▶ _Task brief_: Print the records below word for word, but leave out the pictures.

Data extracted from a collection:
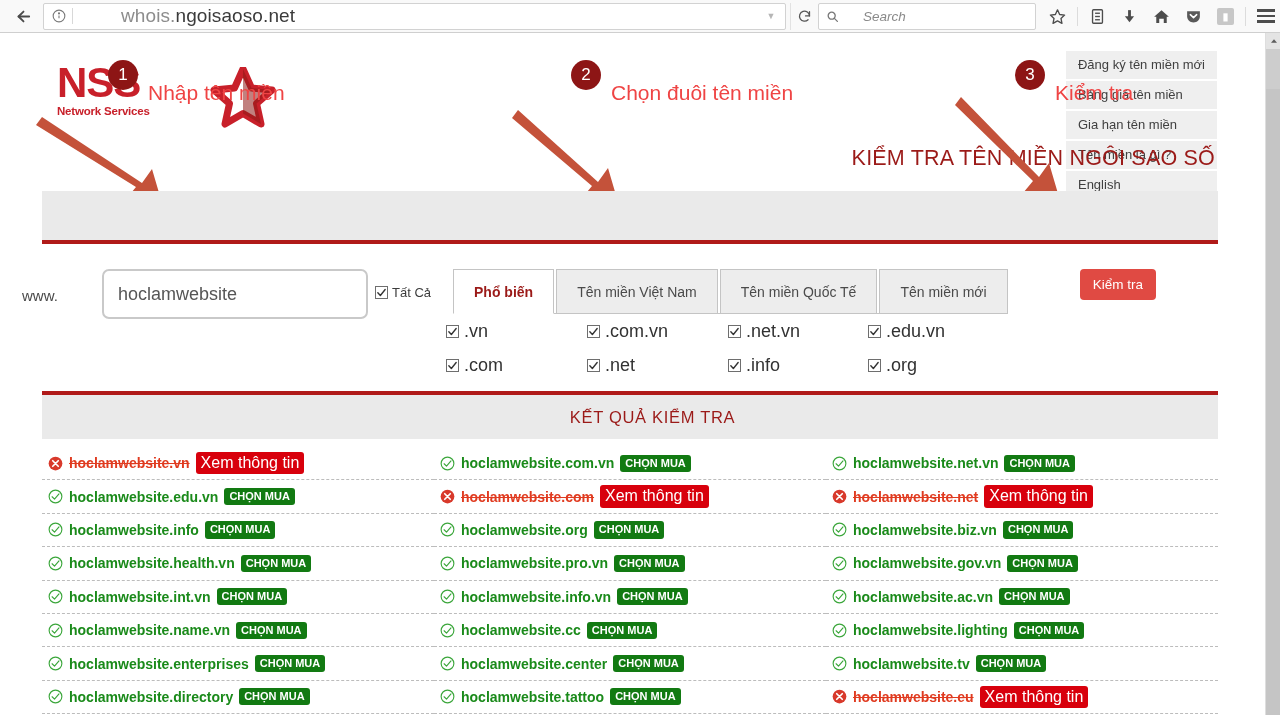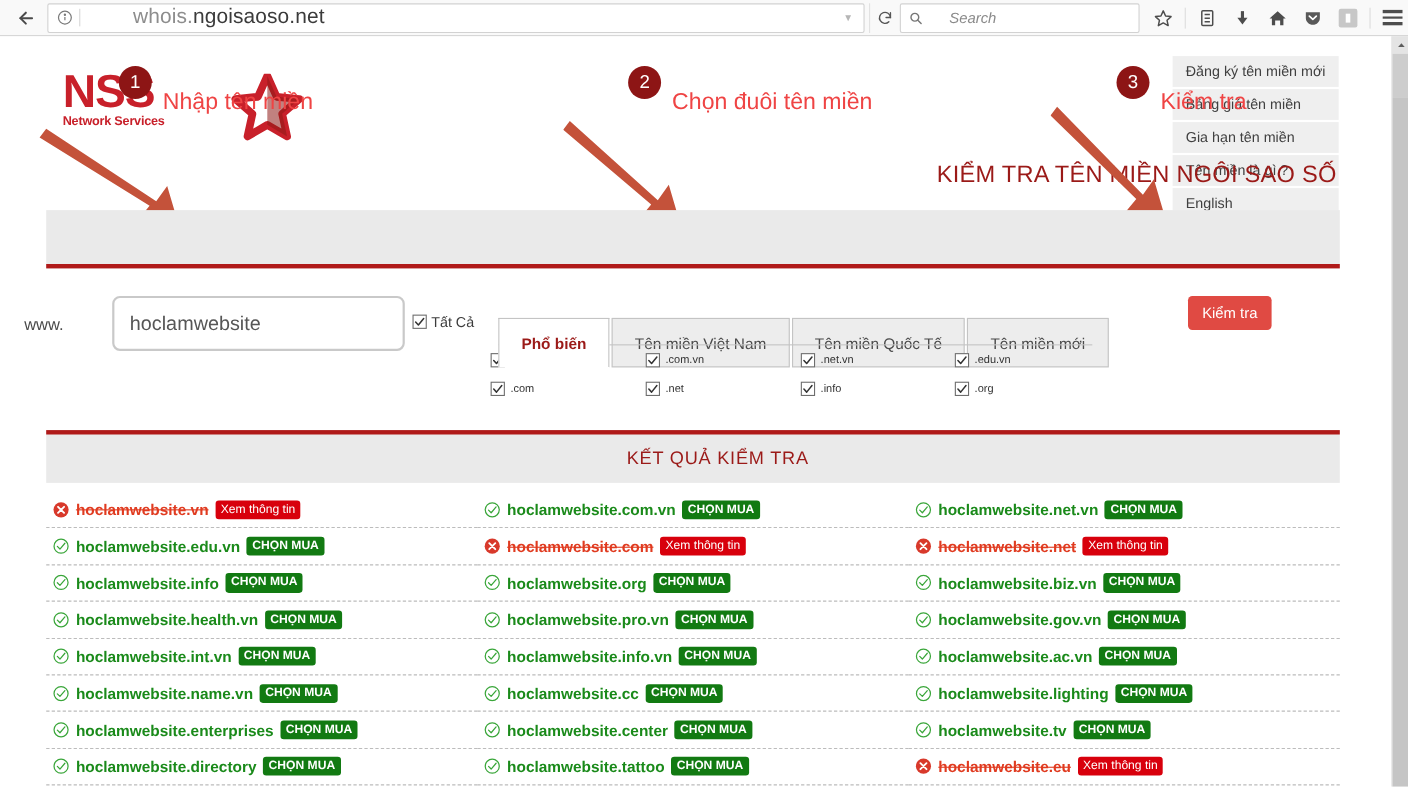--- a/index.html
+++ b/index.html
@@ -153,7 +153,7 @@
   .tab {
     height: 45px; display: flex; align-items: center; justify-content: center;
     font-size: 14px; padding: 0 20px; white-space: nowrap;
-    border: 1px solid #c4c4c4; background: #ededed; color: #4a4a4a; margin-top: 20px;
+    border: 1px solid #c4c4c4; background: #ededed; color: #4a4a4a;
   }
   .tab.active {
     background: #fff; color: #9b1a18; font-weight: bold;

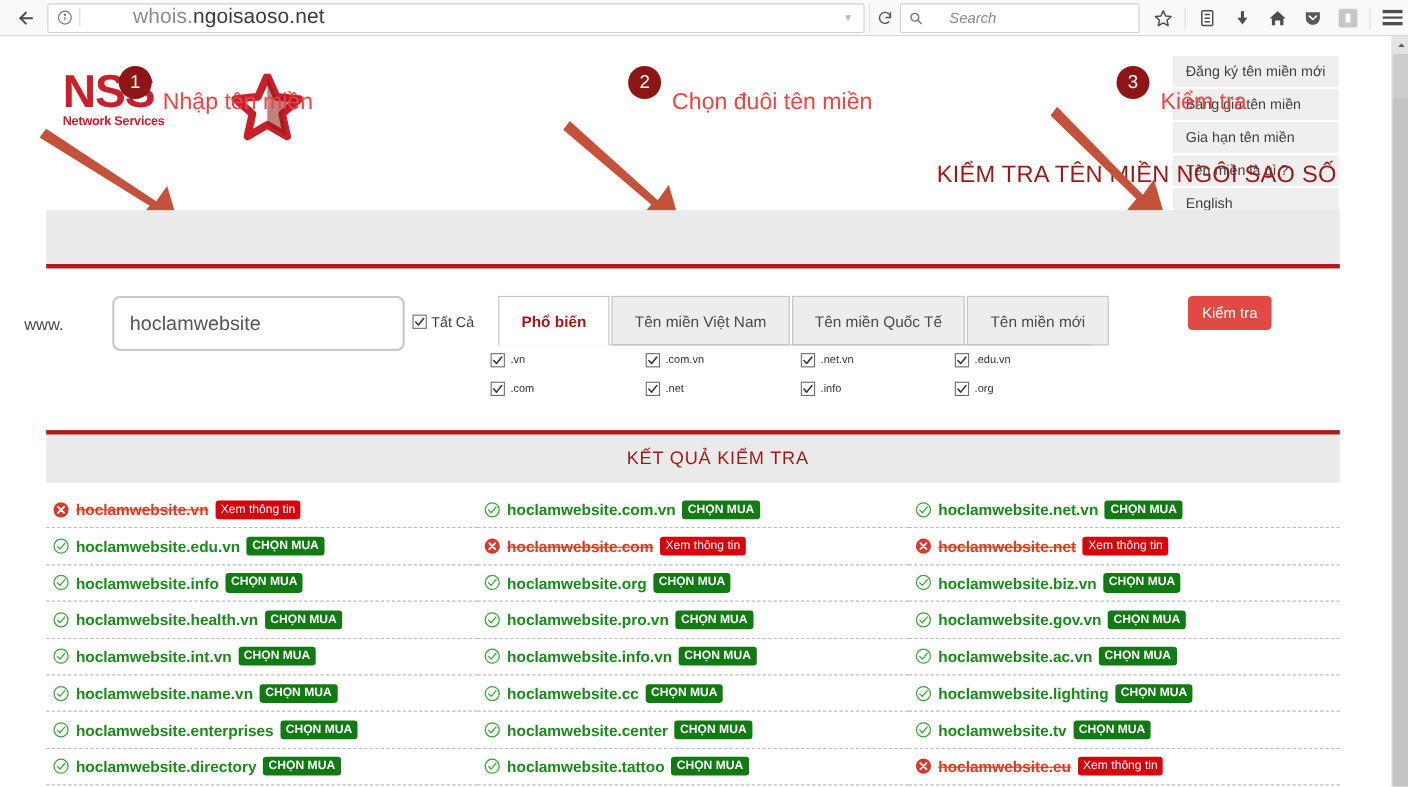--- a/index.html
+++ b/index.html
@@ -170,7 +170,7 @@
     grid-row-gap: 13px;
   }
   .tld { display: flex; align-items: center; gap: 5px; }
-  .tld-label { font-size: 10px; color: #323232; }
+  .tld-label { font-size: 18px; color: #323232; }
 
   .check-btn {
     position: absolute; left: 1080px; top: 236px; width: 76px; height: 31px;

▶ _Solution for this task_:
--- a/index.html
+++ b/index.html
@@ -153,7 +153,7 @@
   .tab {
     height: 45px; display: flex; align-items: center; justify-content: center;
     font-size: 14px; padding: 0 20px; white-space: nowrap;
-    border: 1px solid #c4c4c4; background: #ededed; color: #4a4a4a; margin-top: 20px;
+    border: 1px solid #c4c4c4; background: #ededed; color: #4a4a4a;
   }
   .tab.active {
     background: #fff; color: #9b1a18; font-weight: bold;

--- a/index.html
+++ b/index.html
@@ -170,7 +170,7 @@
     grid-row-gap: 13px;
   }
   .tld { display: flex; align-items: center; gap: 5px; }
-  .tld-label { font-size: 10px; color: #323232; }
+  .tld-label { font-size: 18px; color: #323232; }
 
   .check-btn {
     position: absolute; left: 1080px; top: 236px; width: 76px; height: 31px;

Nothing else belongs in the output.